What needs to be done | Return, word for word, the lines of the listing below from the one with "Orlando Magic, Wins: none -> 20" through the one with "Orlando Magic, Losses: none -> 62", and no other lines.
[Records for this exercise Boundary: Start]
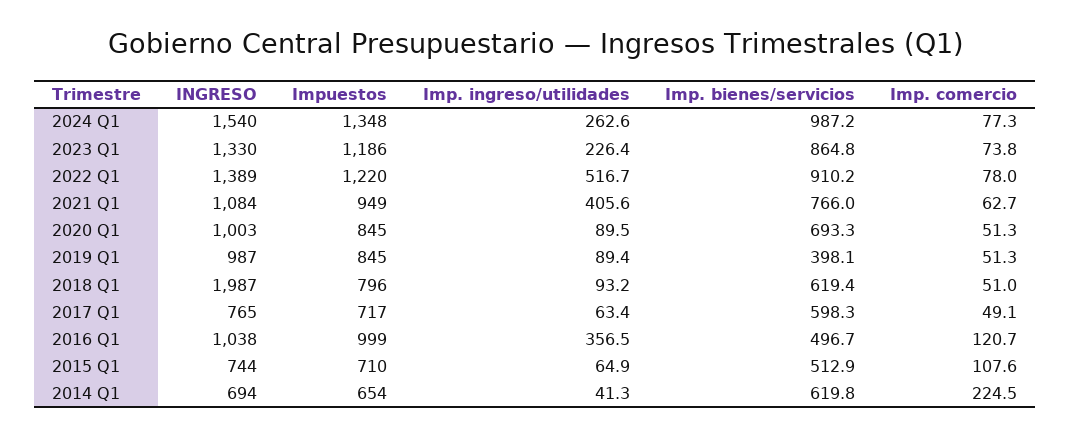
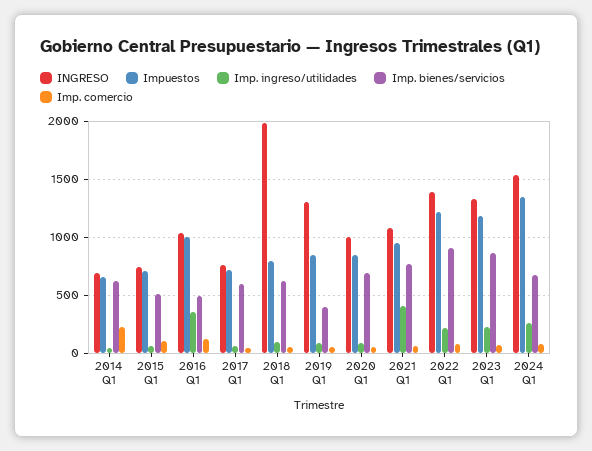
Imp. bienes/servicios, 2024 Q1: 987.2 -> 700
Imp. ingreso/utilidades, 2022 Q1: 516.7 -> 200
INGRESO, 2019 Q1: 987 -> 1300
[Records for this exercise Boundary: End]
[Records for this exercise Boundary: Start]
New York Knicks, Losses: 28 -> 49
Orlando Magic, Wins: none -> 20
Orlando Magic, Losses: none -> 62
[Records for this exercise Boundary: End]
[Records for this exercise Boundary: Start]
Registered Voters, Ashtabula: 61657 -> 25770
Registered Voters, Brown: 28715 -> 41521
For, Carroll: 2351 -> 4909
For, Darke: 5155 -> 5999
[Records for this exercise Boundary: End]
Solution |
Orlando Magic, Wins: none -> 20
Orlando Magic, Losses: none -> 62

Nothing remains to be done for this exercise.